The United States is home to many of the world's largest and most critical companies. While an investment emphasis on these U.S. companies' stocks can bring plenty of opportunities, an American focus may also lead one to miss potentially profitable opportunities from some great non-U.S. companies.
Fortunately, many of the more prominent international stocks trade on U.S. exchanges, and investors looking for such stocks can look to companies such as ASML Holdings (ASML 0.69%), MercadoLibre (MELI -2.77%), and Shopify (SHOP -2.44%). Let's find out a bit more about these three great foreign companies to invest in right now.
1. ASML
ASML is not a household name for American investors. Since its only real customers are semiconductor producers, it tends not to attract much attention from average investors.
However, the Netherlands-based equipment maker manufactures a critical component in the semiconductor industry. It is the world's only producer of the extreme ultraviolet lithography machines needed for foundries to produce the world's most advanced chips. Because of this advantage, the current chip shortage cannot end without ASML's help. Hence, the most critical problem facing ASML is not finding business but fulfilling the tremendous demand for its machines.
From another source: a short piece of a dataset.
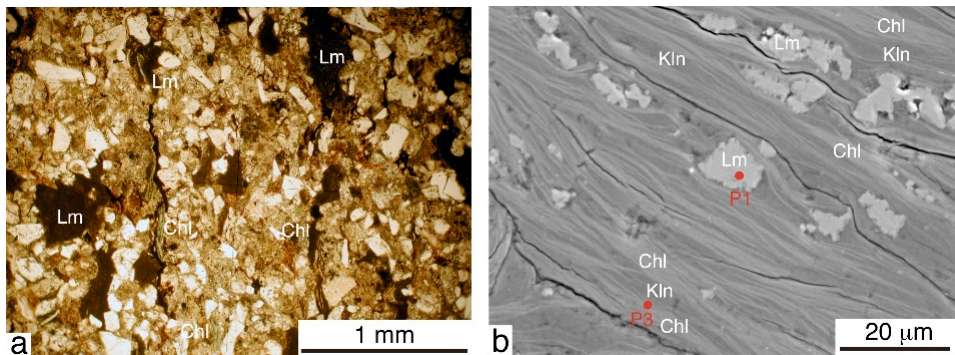
Figure 8. Microphotograph of phyllosilicate bands in outcrop sample KT3. See Figure 1b for the locality. ( a ) Phyllosilicate bands (plane-polarized light). Note that chlorite and iron oxide or hydroxide (probably limonite) grains aligned parallel to the bedding plane (the short dimension of the microphotograph) ( b ) SEM-BSE microphotograph of altered chlorite grains aligned parallel to the phyllosilicate bands, including limonite grains. Measurements points for microchemical analysis with SEM-EDS and EPMA are indicated by filled red circles. The measurement points P2 and P4 are outside of the view. See Table 3 for the compositions. Chl, chlorite; Lm, limonite; Kln, kaolinite.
Such pricing power helped it earn 18.6 billion euros ($20.1 billion) in revenue in 2021, a 33% increase from prior-year levels. By limiting expense growth, it reported an income of 5.9 billion euros ($6.4 billion), 66% more than in 2021.
Admittedly, that growth may slow as analysts forecast a 14% increase in revenue in 2022. That reality may have contributed to the 6% drop in ASML stock over the last 12 months.
However, its price-to-earnings (P/E) ratio is 35, its lowest level since early 2020. Moreover, the rising demand that drives the chip shortage should indicate that ASML's stock will likely not suffer for long.
2. MercadoLibre
Argentina-based MercadoLibre is the pioneer of Latin American e-commerce and fintech. It introduced e-commerce to its region, and it spawned new businesses by addressing challenges unique to Latin America.
The consumers in the regions it serves tend to be heavily unbanked and primarily use cash. Hence, it created Mercado Pago to enable more purchases for its e-commerce business. The company later leveraged Mercado Pago to launch a fintech business serving other businesses and consumers. Consequently, the number of payment transactions continues to register considerable growth.
Also, shippers face unique challenges in many parts of the region. To combat this, it created Mercado Envios. This segment can fulfill and ship orders for both itself and outside clients.
Through these businesses, MercadoLibre generated nearly $7.1 billion in revenue in 2021, a 61% increase from prior-year levels. It also began reporting an annual profit with earnings of $83 million in 2021. Analysts forecast a 38% revenue increase in 2022, meaning growth should remain robust despite a slower pace.
Additionally, new investors can buy at a discount as the stock has fallen by about 30% over the last year. With its price-to-sales (P/S) ratio of 8, which is nearly a six-year low, it could turn into a top growth stock to buy right now.
3. Shopify
Given its extensive presence in the U.S., some investors may have assumed that Shopify is an American company. However, it has rapidly expanded its customer base and offerings from its base in Ottawa.
It has competed in a crowded field of platform providers such as Wix, Squarespace, and the popular WordPress app WooCommerce. Despite that competition, Shopify won over many customers with its ease of use, low cost, and fast service.
Nonetheless, it may have solidified its competitive advantage by moving beyond software to launch the Shopify Fulfillment Network (SFN). It has built fulfillment centers in the U.S. and its native Canada that can process, package, and ship orders. The SFN also helps Shopify stock because its mere existence forces many sellers of goods to choose Shopify over the software vendors it competes with.
This approach brought in more than $4.6 billion in revenue in 2021, 57% higher than 2020 levels. Still, operating expenses such as research and development also surged, and Shopify avoided a decline in profits due to nearly $2.9 billion from unrealized gains in equity and other investments. That may have played a role in Shopify stock losing about half of its value over the last year.
Still, the higher spending on research and development should lead to rising profits later. Also, the P/E ratio of 26 is at a multi-year low, and given the growth of e-commerce and its competitive advantage in this space, investors may want to take advantage of the discounted stock price.